LEHIGH ACRES, Fla. — First responders are the first line of defense during a crisis.
But in order for them to protect our community, they have to protect themselves first.
Lehigh Acres Fire Control and Rescue District is taking additional steps to protect its first responders during the Coronavirus pandemic.
It starts when someone makes a call for service.
“Initially our dispatchers are going to be asking them a few more clearance questions to gauge what they’re issue is and if it could possibly be something related to the Coronavirus,” said Katie Heck with Lehigh Acres Fire Control and Rescue District.
If a caller meets the criteria of what might be a Coronavirus case, they have to then talk to a paramedic inside the dispatch station.
Dispatchers will also alert first responders.
“That gives our guys here on the truck a little bit more of a heads up to what they might be responding to and what kind of precautions they need to take,” said Heck.
When responding to medical calls, they are also limiting how many responders come in direct contact with the patient.
This includes only sending a fire engine when it’s necessary.

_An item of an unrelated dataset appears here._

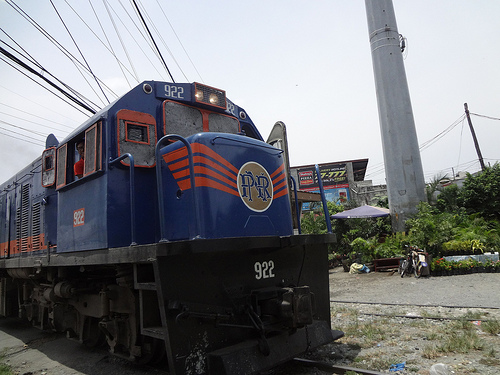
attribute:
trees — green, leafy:
[435, 160, 498, 210]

“With those two people that are on the rescue, we try to have only one person need to use that PPE equipment that right now is in scares supplies,” said Heck.
Rescuers have to dispose of gowns and gloves after they’re used, so they want to make sure only to use what they really need.
"When they are responding to these calls for service, where there is the concern that it might be a Coronavirus situation, they will respond with a body gown on, they’ll have the mask on, they’ll also be wearing gloves,” said Heck.
Ambulances go through a cleaning procedure after every rescue, but extra care is being taken right now.
“This is a virus we’re not used to dealing with and we want to be extra careful about that cleanliness that’s going inside the rescue,” said Heck.
Lehigh Acres fire control and rescue has five ambulances in its district.
Heck says they have not taken any confirmed Coronavirus patient to the hospital.
"We’re still here, we’re still responding to calls, we’re just making sure that our staff stays safe so that we can continue serving the community," said Heck.